Two more easy ones.
An allusion is a reference the author doesn’t explain, because the reader is expected to know of it. The reference can be “a person, place, thing or idea of historical, cultural, literary or political significance.”
Verbally, allusions are made every time we say something is “so 1984“, meaning that the something resembles the dystopian world Orwell wrote in 1984. When we say someone ran like Usain Bolt, we are making an allusion. We expect the audience to know that “running like Usain Bolt” means “running very fast.”
Perhaps more interesting are visual allusions. Take the iconic Obama Hope image:
The above image is in our cultural lexicon. The below image, however…
…is not directly in our cultural lexicon. But the design of this image inherently references the original. This image can be viewed and “read” superficially, but there won’t be much to read. Knowing that this is a reference to the Obama Hope image, though, allows us to read it as an allusion. In this specific case, it is a parody allusion. The Joker image could be commenting on the difference in goals the two leaders have, it could be poking fun at the original image (notice how it can do this without being the original image at all), or it could just be the product of a curious mind. Either way, it is a visual parody allusion.
If I were to come up with a list of literary devices, ambiguity would not be one of them. To me, it’s just a middle-school vocabulary word. But it does make sense that it is a literary device: it’s another tool the writer has to add layers to his work, another lens with which the reader has to read the work.
An ambiguous sentence is a sentence that can be read in at least two different ways. If I read the sentence “Her phone rang and she answered”, it could mean
1. Her phone made a sound and she answered the phone
2. Her phone made a sound and she answered something else (someone in the room)
3. Her phone vibrated (or otherwise alerted her to a call) and she answered the phone
4. Her phone vibrated (or otherwise…) and she answered something else
There could be more possible events. The point is, is that the sentence has at least some ambiguity.
Ambiguity, like allegory, is a spectrum. The above example typically is read/heard to mean #1. #2, 3, and 4 are possible, but they are not probable. However, an example, such as the following, has multiple meanings that are more closely probable:
“[I ran to the store] and [got back in time] [for the game.]”
The first part alone could mean:
1. I physically ran to the store
2. I drove to the store
The second part could mean:
a. I got back to see the pre-game shows/events
b. I got back to see the beginning of the game itself
c. I got back before it was over
The third part could mean:
I. board game
II. sports on the TV
III. actually at the sport event
IV. poker game of No-Limit Texas Hold Em
V. poker game of Five Card Draw
The sentence’s ambiguity decreases given the context, but all the readings are still technically possible.

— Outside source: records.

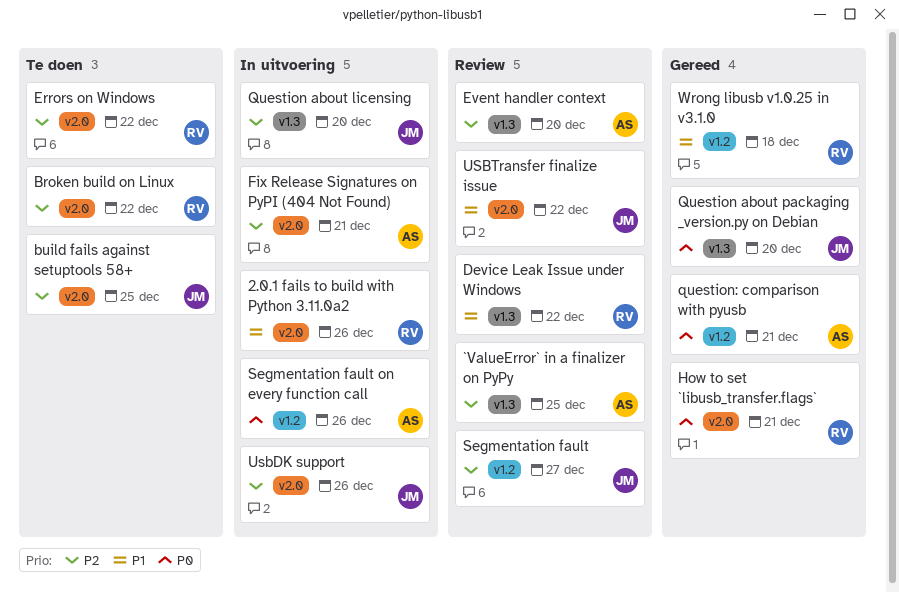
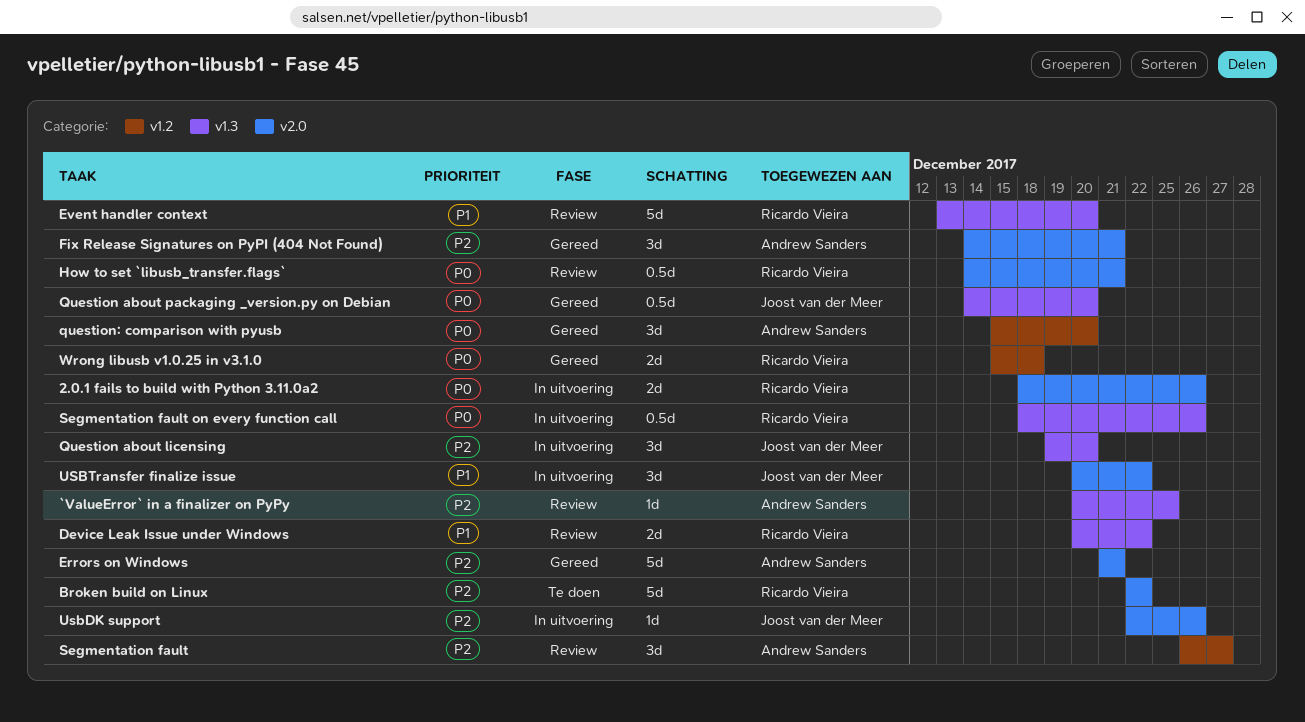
2.0.1 fails to build with Python 3.11.0a2, priority: P1 -> P0
build fails against setuptools 58+: present -> none
Errors on Windows, status: Te doen -> Gereed
Errors on Windows, owner: Ricardo Vieira -> Andrew Sanders
Errors on Windows, due: Dec 22 -> Dec 21
Event handler context, owner: Andrew Sanders -> Ricardo Vieira
Event handler context, priority: P2 -> P1
Fix Release Signatures on PyPI (404 Not Found), status: In uitvoering -> Gereed
How to set `libusb_transfer.flags`, status: Gereed -> Review
question: comparison with pyusb, due: Dec 21 -> Dec 20
Segmentation fault, owner: Joost van der Meer -> Andrew Sanders
Segmentation fault on every function call, owner: Andrew Sanders -> Ricardo Vieira
Segmentation fault on every function call, label: v1.2 -> v1.3
USBTransfer finalize issue, status: Review -> In uitvoering
Wrong libusb v1.0.25 in v3.1.0, priority: P1 -> P0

One fun example of ambiguous sentences are “garden path sentences.” These are sentences that prime the reader to expect ambiguity, but to guess the sentence is going one way, but it ends up going another. Here are some examples from the Wikipedia page:
“The old man the boat”
“The complex houses married and single soldiers and their families”
“The government plans to raise taxes were defeated”
- The man who hunts ducks out on weekends.
- The cotton clothing is made of grows in Mississippi.
- The author wrote the novel was likely to be a best-seller.
- I convinced her children are noisy.
- The tomcat curled up on the cushion seemed friendly.
- The man returned to his house was happy.
- Mary gave the child the dog bit a bandaid.
- The government plans to raise taxes were defeated.
- The girl told the story cried.
- I know the words to that song about the queen don’t rhyme.
- The sour drink from the ocean.
- That Jill is never here hurts.
- The tycoon sold the offshore oil tracts for a lot of money wanted to kill JR.